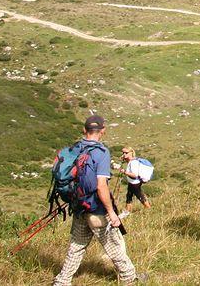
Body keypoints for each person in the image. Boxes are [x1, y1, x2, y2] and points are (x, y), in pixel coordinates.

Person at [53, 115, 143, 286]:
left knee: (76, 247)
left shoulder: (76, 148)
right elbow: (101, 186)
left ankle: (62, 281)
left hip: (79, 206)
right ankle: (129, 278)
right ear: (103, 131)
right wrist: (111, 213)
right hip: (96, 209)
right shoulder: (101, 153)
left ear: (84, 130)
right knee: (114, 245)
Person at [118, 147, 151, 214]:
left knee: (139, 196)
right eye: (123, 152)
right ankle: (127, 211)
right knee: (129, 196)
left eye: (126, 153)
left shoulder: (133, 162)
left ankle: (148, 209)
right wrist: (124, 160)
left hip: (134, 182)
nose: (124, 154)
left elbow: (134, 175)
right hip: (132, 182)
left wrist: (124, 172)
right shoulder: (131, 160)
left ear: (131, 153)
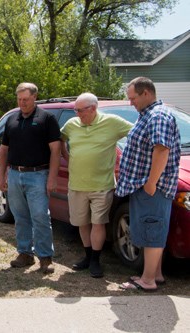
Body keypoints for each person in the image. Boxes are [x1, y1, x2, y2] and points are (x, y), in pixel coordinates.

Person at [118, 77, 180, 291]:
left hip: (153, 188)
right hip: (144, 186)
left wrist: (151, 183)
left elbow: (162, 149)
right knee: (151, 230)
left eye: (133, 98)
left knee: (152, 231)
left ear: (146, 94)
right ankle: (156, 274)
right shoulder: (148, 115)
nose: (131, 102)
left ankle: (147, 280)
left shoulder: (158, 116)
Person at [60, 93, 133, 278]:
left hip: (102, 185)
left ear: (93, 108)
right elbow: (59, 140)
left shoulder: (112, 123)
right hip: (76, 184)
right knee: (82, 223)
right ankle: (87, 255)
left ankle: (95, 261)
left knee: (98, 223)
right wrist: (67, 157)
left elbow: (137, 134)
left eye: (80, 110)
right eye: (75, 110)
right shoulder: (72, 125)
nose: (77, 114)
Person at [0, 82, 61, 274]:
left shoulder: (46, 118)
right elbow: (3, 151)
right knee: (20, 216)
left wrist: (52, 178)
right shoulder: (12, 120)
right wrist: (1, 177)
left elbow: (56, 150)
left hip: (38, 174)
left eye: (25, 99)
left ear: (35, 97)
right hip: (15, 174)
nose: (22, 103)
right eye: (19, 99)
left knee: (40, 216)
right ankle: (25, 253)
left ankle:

+-------+

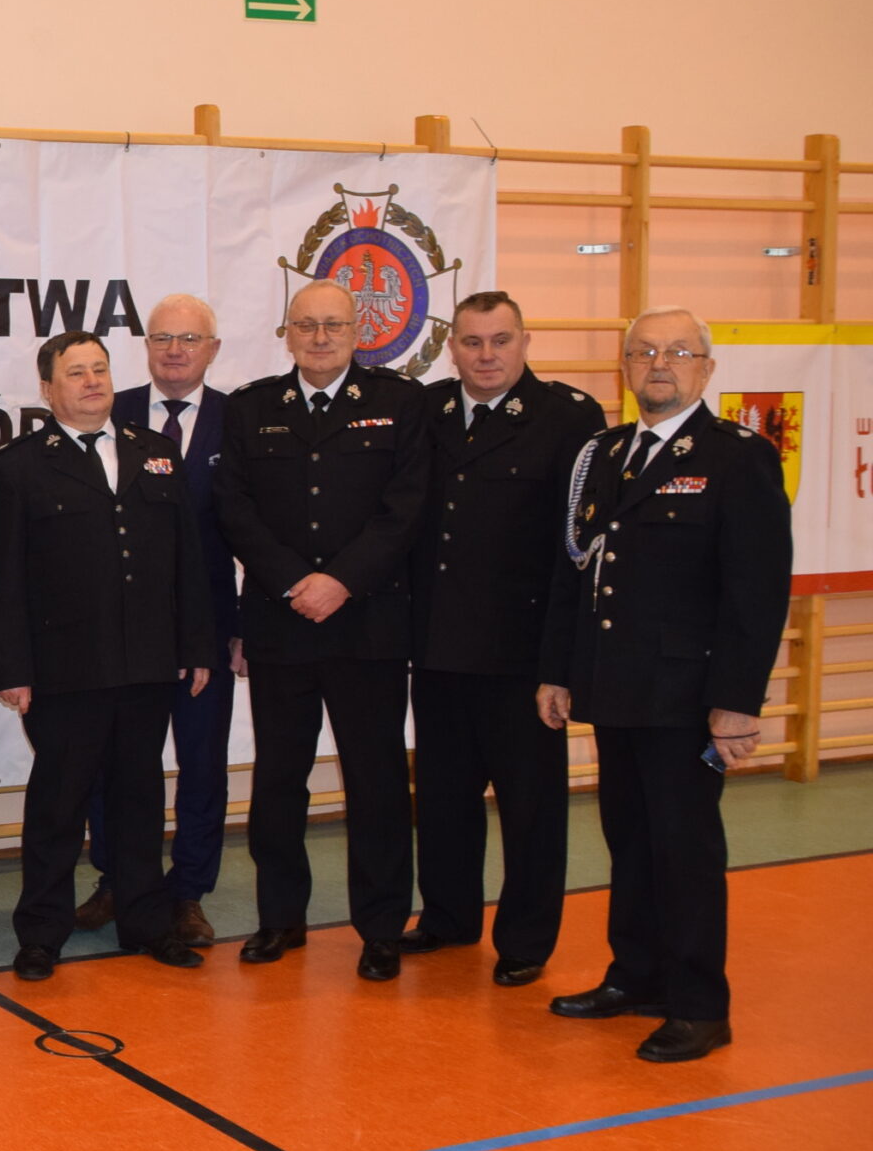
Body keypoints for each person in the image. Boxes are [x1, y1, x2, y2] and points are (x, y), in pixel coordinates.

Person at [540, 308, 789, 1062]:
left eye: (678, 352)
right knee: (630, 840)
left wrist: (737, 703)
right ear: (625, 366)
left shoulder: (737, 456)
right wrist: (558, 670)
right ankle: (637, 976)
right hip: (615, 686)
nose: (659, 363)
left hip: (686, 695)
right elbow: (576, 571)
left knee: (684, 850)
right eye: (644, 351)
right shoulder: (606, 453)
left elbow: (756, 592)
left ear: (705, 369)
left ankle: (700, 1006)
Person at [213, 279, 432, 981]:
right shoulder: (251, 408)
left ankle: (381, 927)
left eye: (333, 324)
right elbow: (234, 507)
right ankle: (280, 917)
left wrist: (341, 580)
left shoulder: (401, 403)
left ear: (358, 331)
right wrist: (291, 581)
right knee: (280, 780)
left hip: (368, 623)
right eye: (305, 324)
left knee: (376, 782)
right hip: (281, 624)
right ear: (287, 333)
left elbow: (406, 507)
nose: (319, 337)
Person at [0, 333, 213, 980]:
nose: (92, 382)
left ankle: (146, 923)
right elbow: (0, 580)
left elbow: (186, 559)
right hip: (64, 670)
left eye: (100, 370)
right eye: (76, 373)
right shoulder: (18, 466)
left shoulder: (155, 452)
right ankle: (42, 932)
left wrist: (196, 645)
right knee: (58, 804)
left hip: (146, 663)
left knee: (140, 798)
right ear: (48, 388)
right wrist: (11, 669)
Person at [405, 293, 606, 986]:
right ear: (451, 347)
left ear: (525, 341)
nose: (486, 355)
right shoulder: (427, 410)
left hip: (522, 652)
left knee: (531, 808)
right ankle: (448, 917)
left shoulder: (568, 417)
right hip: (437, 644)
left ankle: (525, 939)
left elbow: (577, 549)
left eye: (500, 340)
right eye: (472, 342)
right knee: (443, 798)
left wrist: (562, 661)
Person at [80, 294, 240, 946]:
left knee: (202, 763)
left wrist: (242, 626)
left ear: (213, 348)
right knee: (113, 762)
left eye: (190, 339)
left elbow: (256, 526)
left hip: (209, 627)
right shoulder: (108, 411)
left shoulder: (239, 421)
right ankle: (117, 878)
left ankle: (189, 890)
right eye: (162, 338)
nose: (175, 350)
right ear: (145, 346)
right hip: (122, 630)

+-------+

TASK TO CARRY OUT
Among the lines above, repeat exactly those from the line with "right shoulder: (108, 411)" to the line with "right hip: (122, 630)", counting both ends.

REPLY
right shoulder: (108, 411)
left shoulder: (239, 421)
right ankle: (117, 878)
left ankle: (189, 890)
right eye: (162, 338)
nose: (175, 350)
right ear: (145, 346)
right hip: (122, 630)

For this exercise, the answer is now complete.